Large-truck crashes claim the lives of thousands of people every year, and the number of these fatal crashes has risen a startling 52.6% between 2009 and 2018 according to the Federal Motor Carrier Safety Administration. Residents of Texas may be wondering about the reasons behind this increase. This is precisely what the FMCSA will be investigating in a new study.
In January 2020, the FMCSA made a formal proposal and has asked for feedback on how best to proceed with the study. Among other things, the organization is asking to what extent the findings of this new study should be comparable to those of the previous large-truck crash causation study made between 2001 and 2003.

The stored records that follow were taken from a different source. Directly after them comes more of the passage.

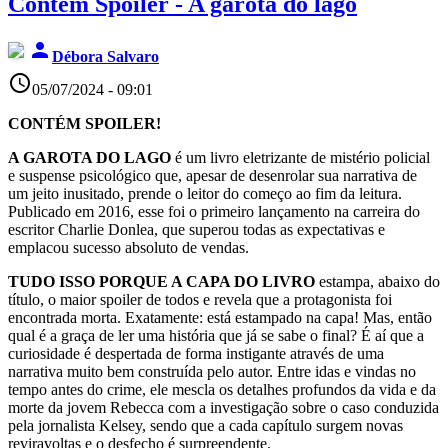
Contém Spoiler - A garota do lago
person
Débora Salvaro
access_time
05/07/2024 - 09:01
CONTÉM SPOILER!
A GAROTA DO LAGO
é um livro eletrizante de mistério policial
e suspense psicológico que, apesar de desenrolar sua narrativa de
um jeito inusitado, prende o leitor do começo ao fim da leitura.
Publicado em 2016, esse foi o primeiro lançamento na carreira do
escritor Charlie Donlea, que superou todas as expectativas e
emplacou sucesso absoluto de vendas.
TUDO ISSO PORQUE A CAPA DO LIVRO
estampa, abaixo do
título, o maior spoiler de todos e revela que a protagonista foi
encontrada morta. Exatamente: está estampado na capa! Mas, então
qual é a graça de ler uma história que já se sabe o final? É aí que a
curiosidade é despertada de forma instigante através de uma
narrativa muito bem construída pelo autor. Entre idas e vindas no
tempo antes do crime, ele mescla os detalhes profundos da vida e da
morte da jovem Rebecca com a investigação sobre o caso conduzida
pela jornalista Kelsey, sendo que a cada capítulo surgem novas
reviravoltas e o desfecho é surpreendente.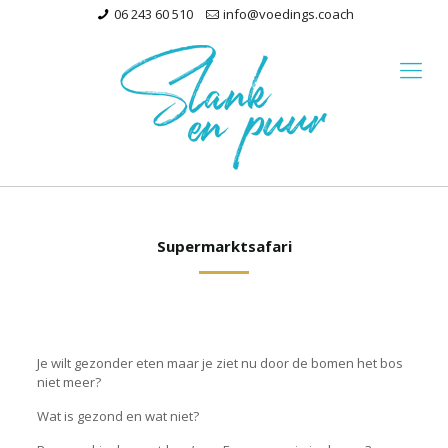
06 243 60 510
info@voedings.coach
Supermarktsafari
Je wilt gezonder eten maar je ziet nu door de bomen het bos
niet meer?
Wat is gezond en wat niet?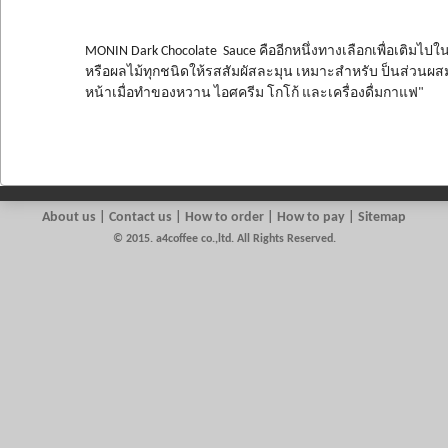
MONIN Dark Chocolate Sauce คืออีกหนึ่งทางเลือกเพื่อเติมไป
หรือผลไม้ทุกชนิดให้รสสัมผัสละมุน เหมาะสำหรับ ป็นส่วนผสม
หน้าเมื่อทำของหวาน ไอศครีม โกโก้ และเครื่องดื่มกาแฟ"
About us
|
Contact us
| How to order | How to pay | Sitemap
© 2015. a4coffee co.,ltd. All Rights Reserved.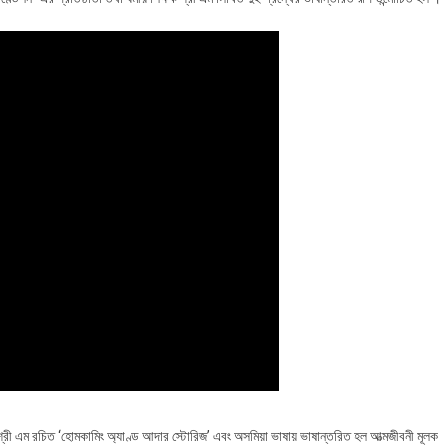
়া
্তরিত
্রী এম রচিত ‘হোমকামিং অ্যাণ্ড আদার স্টোরিজ’ এবং অসমিয়া ভাষায় ভাষান্তরিত হল আত্মজীবনী মূলক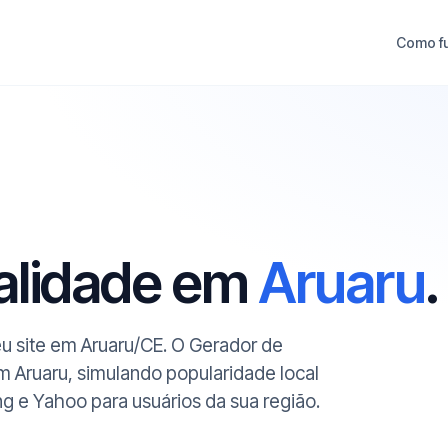
Como f
ualidade em
Aruaru
.
eu site em Aruaru/CE. O Gerador de
m Aruaru, simulando popularidade local
ng e Yahoo para usuários da sua região.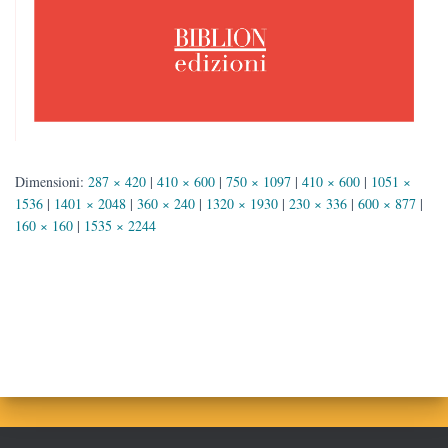
Dimensioni:
287 × 420
|
410 × 600
|
750 × 1097
|
410 × 600
|
1051 ×
1536
|
1401 × 2048
|
360 × 240
|
1320 × 1930
|
230 × 336
|
600 × 877
|
160 × 160
|
1535 × 2244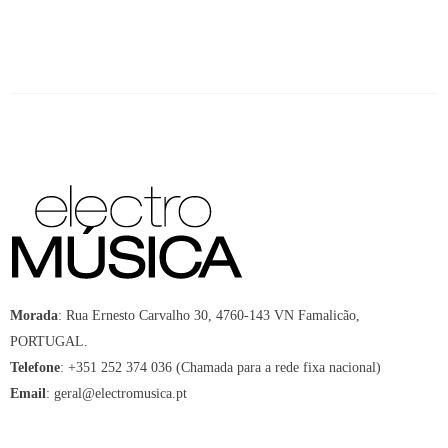
Morada
:
Rua Ernesto Carvalho 30, 4760-143 VN Famalicão,
PORTUGAL.
Telefone
:
+351 252 374 036 (Chamada para a rede fixa nacional)
Email
:
geral@electromusica.pt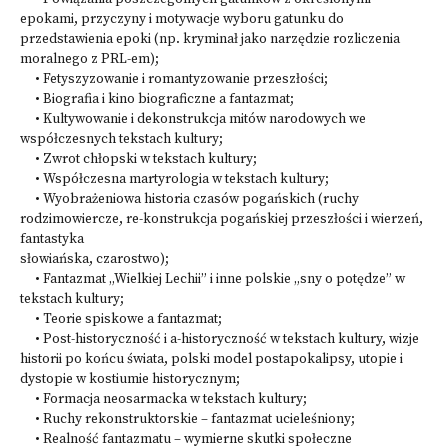
epokami, przyczyny i motywacje wyboru gatunku do
przedstawienia epoki (np. kryminał jako narzędzie rozliczenia
moralnego z PRL-em);
• Fetyszyzowanie i romantyzowanie przeszłości;
• Biografia i kino biograficzne a fantazmat;
• Kultywowanie i dekonstrukcja mitów narodowych we
współczesnych tekstach kultury;
• Zwrot chłopski w tekstach kultury;
• Współczesna martyrologia w tekstach kultury;
• Wyobrażeniowa historia czasów pogańskich (ruchy
rodzimowiercze, re-konstrukcja pogańskiej przeszłości i wierzeń,
fantastyka
słowiańska, czarostwo);
• Fantazmat „Wielkiej Lechii” i inne polskie „sny o potędze” w
tekstach kultury;
• Teorie spiskowe a fantazmat;
• Post-historyczność i a-historyczność w tekstach kultury, wizje
historii po końcu świata, polski model postapokalipsy, utopie i
dystopie w kostiumie historycznym;
• Formacja neosarmacka w tekstach kultury;
• Ruchy rekonstruktorskie – fantazmat ucieleśniony;
• Realność fantazmatu – wymierne skutki społeczne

The new study will cover tow-away, injury and fatal accidents reported to the FMCSA and determine the baseline of factors in these crashes. One factor is distracted driving caused by calling and texting behind the wheel, by in-cab navigation systems and fleet management systems and by safety features like automatic emergency braking.
Researchers also intend to see how identifying these crash factors will help them develop crash avoidance strategies for automated driving systems in the future. They hope the strategies will be effective even for vehicles with Level 4 or 5 automation, which stand for high and full automation.
Regardless of what technology is present in their rigs, truckers must be alert at all times and never act as if their rigs were self-driving. If they become negligent and cause a wreck, then their company may have to pay out a significant amount in compensation to the victims. Compensation may cover things like medical expenses, vehicle replacement costs, pain and suffering and emotional trauma. To present a strong case and work toward a fair settlement out of court, victims may consider hiring an attorney.